I’ve real­ized that my site got a rank­ing of about 60,000 posi­tion in the Tech­no­rati lad­der. Pretty unusual, con­sid­er­ing that Tevine is pretty new. Then, I found out that Tech­no­rati was count­ing links from the only plu­gin that I placed a lit­tle adver­tise­ment on (i.e. Social Dropdown).

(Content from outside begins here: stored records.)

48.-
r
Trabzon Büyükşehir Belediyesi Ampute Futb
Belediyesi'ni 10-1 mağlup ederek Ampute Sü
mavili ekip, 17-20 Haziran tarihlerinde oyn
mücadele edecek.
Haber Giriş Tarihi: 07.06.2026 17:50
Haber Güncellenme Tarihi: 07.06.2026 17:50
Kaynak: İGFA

Unlike Alex King, which left pure flow­ing links in his pop­u­lar­ity con­test plu­gin, the plu­gin I made was spe­cially crafted to nofol­low all links, except for 1 link on the main page. It works pretty well, search engines like Yahoo and Google did not count the links I don’t want them to… sort of (there were a few sites, which didn’t update the plu­gin fre­quently to make use of the new SEO). How­ever, Tech­no­rati went ahead, and prac­ti­cally counted the links I didn’t want them to count, such as in the post of a blog.

This is odd, con­sid­er­ing that Tech­no­rati them­selves claim that nofol­low links will not add to a site’s rank. I did the right nofol­low­ing tech­niques, but what could have caused Tech­no­rati to count the links? Then, I real­ized that the flaw was prob­a­bly NOT in the nofol­low, but rather Technorati’s innate abil­ity to “read” JavaScript. That is absolutely amaz­ing… Tech­no­rati skipped the nofol­lowed links, and took the HTML stuff inside the JavaScript, par­tic­u­larly the links which I didn’t nofol­low think­ing that no crawler will actu­ally read JavaScript. I was wrong, Tech­no­rati, you sur­prised me.

So, if Tech­no­rati can read JavaScript, it makes links which appear in JavaScript treated as an out­go­ing link. Then again, if that were true, then Tech­no­rati would have responded and counted a lot more links. Instead, the links now come from only new blogs using the plu­gin, older blogs that used to appear are no longer appear­ing. Seems like Tech­no­rati updated its fil­tra­tion sys­tem to han­dle cer­tain repeated pings.